START

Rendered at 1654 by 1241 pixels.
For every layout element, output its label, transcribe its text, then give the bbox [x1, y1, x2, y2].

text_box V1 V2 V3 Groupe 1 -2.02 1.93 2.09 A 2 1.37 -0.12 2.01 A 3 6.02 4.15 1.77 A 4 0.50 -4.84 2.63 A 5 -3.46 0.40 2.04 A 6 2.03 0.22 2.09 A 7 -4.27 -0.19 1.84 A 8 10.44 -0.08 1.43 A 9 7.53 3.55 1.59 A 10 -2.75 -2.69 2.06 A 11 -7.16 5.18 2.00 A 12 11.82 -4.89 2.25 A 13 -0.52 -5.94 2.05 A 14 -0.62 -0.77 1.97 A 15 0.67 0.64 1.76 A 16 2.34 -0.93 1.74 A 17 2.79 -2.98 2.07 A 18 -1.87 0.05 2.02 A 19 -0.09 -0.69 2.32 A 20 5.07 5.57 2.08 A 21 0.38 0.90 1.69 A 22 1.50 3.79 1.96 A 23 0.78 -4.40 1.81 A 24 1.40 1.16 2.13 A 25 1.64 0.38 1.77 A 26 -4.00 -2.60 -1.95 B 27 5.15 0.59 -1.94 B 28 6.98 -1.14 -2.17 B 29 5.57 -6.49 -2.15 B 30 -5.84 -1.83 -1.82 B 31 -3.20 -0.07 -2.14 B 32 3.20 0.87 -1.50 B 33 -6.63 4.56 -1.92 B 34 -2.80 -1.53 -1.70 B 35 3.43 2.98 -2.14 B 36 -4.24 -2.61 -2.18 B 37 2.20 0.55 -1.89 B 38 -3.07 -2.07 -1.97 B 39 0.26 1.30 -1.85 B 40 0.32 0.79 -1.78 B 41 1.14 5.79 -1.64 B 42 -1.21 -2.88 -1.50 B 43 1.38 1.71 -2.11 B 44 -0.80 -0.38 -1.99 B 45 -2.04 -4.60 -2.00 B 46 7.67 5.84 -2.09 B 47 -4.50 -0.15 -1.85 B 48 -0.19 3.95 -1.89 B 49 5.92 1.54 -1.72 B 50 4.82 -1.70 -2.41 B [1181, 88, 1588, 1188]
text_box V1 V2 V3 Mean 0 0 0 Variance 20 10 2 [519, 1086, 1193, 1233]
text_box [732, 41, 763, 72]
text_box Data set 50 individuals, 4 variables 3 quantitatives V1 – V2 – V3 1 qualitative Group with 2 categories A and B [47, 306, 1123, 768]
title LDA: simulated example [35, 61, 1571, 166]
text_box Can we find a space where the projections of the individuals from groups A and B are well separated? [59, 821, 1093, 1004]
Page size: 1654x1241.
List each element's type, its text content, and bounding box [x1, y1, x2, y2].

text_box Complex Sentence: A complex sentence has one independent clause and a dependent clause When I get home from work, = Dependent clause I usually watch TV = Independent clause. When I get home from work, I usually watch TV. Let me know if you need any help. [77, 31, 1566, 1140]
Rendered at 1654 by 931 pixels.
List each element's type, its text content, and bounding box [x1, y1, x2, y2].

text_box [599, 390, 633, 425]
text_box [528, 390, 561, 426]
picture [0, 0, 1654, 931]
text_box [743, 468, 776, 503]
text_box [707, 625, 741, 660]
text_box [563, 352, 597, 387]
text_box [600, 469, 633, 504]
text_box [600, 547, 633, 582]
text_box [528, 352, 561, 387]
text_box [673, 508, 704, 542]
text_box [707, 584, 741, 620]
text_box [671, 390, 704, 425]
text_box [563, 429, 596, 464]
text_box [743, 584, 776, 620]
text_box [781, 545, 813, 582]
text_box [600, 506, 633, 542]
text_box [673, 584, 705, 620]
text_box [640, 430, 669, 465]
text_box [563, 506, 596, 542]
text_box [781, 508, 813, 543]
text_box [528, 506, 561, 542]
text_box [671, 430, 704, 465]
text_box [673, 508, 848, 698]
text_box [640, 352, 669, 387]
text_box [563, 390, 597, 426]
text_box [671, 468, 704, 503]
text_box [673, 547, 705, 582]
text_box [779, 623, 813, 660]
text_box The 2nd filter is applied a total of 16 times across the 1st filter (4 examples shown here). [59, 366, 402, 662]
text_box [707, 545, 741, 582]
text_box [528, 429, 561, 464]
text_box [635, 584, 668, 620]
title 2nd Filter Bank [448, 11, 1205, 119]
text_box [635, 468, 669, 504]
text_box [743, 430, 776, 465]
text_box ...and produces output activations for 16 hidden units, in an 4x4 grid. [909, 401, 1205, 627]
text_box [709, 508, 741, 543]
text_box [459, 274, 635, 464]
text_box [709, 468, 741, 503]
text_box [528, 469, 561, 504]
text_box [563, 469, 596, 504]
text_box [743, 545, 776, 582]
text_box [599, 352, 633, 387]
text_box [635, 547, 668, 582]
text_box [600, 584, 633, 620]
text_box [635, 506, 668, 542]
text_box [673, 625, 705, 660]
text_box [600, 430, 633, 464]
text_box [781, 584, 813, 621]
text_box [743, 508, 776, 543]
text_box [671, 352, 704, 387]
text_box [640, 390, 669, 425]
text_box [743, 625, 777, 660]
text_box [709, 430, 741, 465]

END

Copy all of the material above line for line, with no changes.

Rendered at 1654 by 1241 pixels.
For every layout element, output its label, transcribe its text, then give the bbox [x1, y1, x2, y2].

text_box V1 V2 V3 Groupe 1 -2.02 1.93 2.09 A 2 1.37 -0.12 2.01 A 3 6.02 4.15 1.77 A 4 0.50 -4.84 2.63 A 5 -3.46 0.40 2.04 A 6 2.03 0.22 2.09 A 7 -4.27 -0.19 1.84 A 8 10.44 -0.08 1.43 A 9 7.53 3.55 1.59 A 10 -2.75 -2.69 2.06 A 11 -7.16 5.18 2.00 A 12 11.82 -4.89 2.25 A 13 -0.52 -5.94 2.05 A 14 -0.62 -0.77 1.97 A 15 0.67 0.64 1.76 A 16 2.34 -0.93 1.74 A 17 2.79 -2.98 2.07 A 18 -1.87 0.05 2.02 A 19 -0.09 -0.69 2.32 A 20 5.07 5.57 2.08 A 21 0.38 0.90 1.69 A 22 1.50 3.79 1.96 A 23 0.78 -4.40 1.81 A 24 1.40 1.16 2.13 A 25 1.64 0.38 1.77 A 26 -4.00 -2.60 -1.95 B 27 5.15 0.59 -1.94 B 28 6.98 -1.14 -2.17 B 29 5.57 -6.49 -2.15 B 30 -5.84 -1.83 -1.82 B 31 -3.20 -0.07 -2.14 B 32 3.20 0.87 -1.50 B 33 -6.63 4.56 -1.92 B 34 -2.80 -1.53 -1.70 B 35 3.43 2.98 -2.14 B 36 -4.24 -2.61 -2.18 B 37 2.20 0.55 -1.89 B 38 -3.07 -2.07 -1.97 B 39 0.26 1.30 -1.85 B 40 0.32 0.79 -1.78 B 41 1.14 5.79 -1.64 B 42 -1.21 -2.88 -1.50 B 43 1.38 1.71 -2.11 B 44 -0.80 -0.38 -1.99 B 45 -2.04 -4.60 -2.00 B 46 7.67 5.84 -2.09 B 47 -4.50 -0.15 -1.85 B 48 -0.19 3.95 -1.89 B 49 5.92 1.54 -1.72 B 50 4.82 -1.70 -2.41 B [1181, 88, 1588, 1188]
text_box V1 V2 V3 Mean 0 0 0 Variance 20 10 2 [519, 1086, 1193, 1233]
text_box [732, 41, 763, 72]
text_box Data set 50 individuals, 4 variables 3 quantitatives V1 – V2 – V3 1 qualitative Group with 2 categories A and B [47, 306, 1123, 768]
title LDA: simulated example [35, 61, 1571, 166]
text_box Can we find a space where the projections of the individuals from groups A and B are well separated? [59, 821, 1093, 1004]
Page size: 1654x1241.
List each element's type, its text content, and bounding box [x1, y1, x2, y2].

text_box Complex Sentence: A complex sentence has one independent clause and a dependent clause When I get home from work, = Dependent clause I usually watch TV = Independent clause. When I get home from work, I usually watch TV. Let me know if you need any help. [77, 31, 1566, 1140]
Rendered at 1654 by 931 pixels.
List each element's type, its text content, and bounding box [x1, y1, x2, y2].

text_box [599, 390, 633, 425]
text_box [528, 390, 561, 426]
picture [0, 0, 1654, 931]
text_box [743, 468, 776, 503]
text_box [707, 625, 741, 660]
text_box [563, 352, 597, 387]
text_box [600, 469, 633, 504]
text_box [600, 547, 633, 582]
text_box [528, 352, 561, 387]
text_box [673, 508, 704, 542]
text_box [707, 584, 741, 620]
text_box [671, 390, 704, 425]
text_box [563, 429, 596, 464]
text_box [743, 584, 776, 620]
text_box [781, 545, 813, 582]
text_box [600, 506, 633, 542]
text_box [673, 584, 705, 620]
text_box [640, 430, 669, 465]
text_box [563, 506, 596, 542]
text_box [781, 508, 813, 543]
text_box [528, 506, 561, 542]
text_box [671, 430, 704, 465]
text_box [673, 508, 848, 698]
text_box [640, 352, 669, 387]
text_box [563, 390, 597, 426]
text_box [671, 468, 704, 503]
text_box [673, 547, 705, 582]
text_box [779, 623, 813, 660]
text_box The 2nd filter is applied a total of 16 times across the 1st filter (4 examples shown here). [59, 366, 402, 662]
text_box [707, 545, 741, 582]
text_box [528, 429, 561, 464]
text_box [635, 584, 668, 620]
title 2nd Filter Bank [448, 11, 1205, 119]
text_box [635, 468, 669, 504]
text_box [743, 430, 776, 465]
text_box ...and produces output activations for 16 hidden units, in an 4x4 grid. [909, 401, 1205, 627]
text_box [709, 508, 741, 543]
text_box [459, 274, 635, 464]
text_box [709, 468, 741, 503]
text_box [528, 469, 561, 504]
text_box [563, 469, 596, 504]
text_box [743, 545, 776, 582]
text_box [599, 352, 633, 387]
text_box [635, 547, 668, 582]
text_box [600, 584, 633, 620]
text_box [635, 506, 668, 542]
text_box [673, 625, 705, 660]
text_box [600, 430, 633, 464]
text_box [781, 584, 813, 621]
text_box [743, 508, 776, 543]
text_box [671, 352, 704, 387]
text_box [640, 390, 669, 425]
text_box [743, 625, 777, 660]
text_box [709, 430, 741, 465]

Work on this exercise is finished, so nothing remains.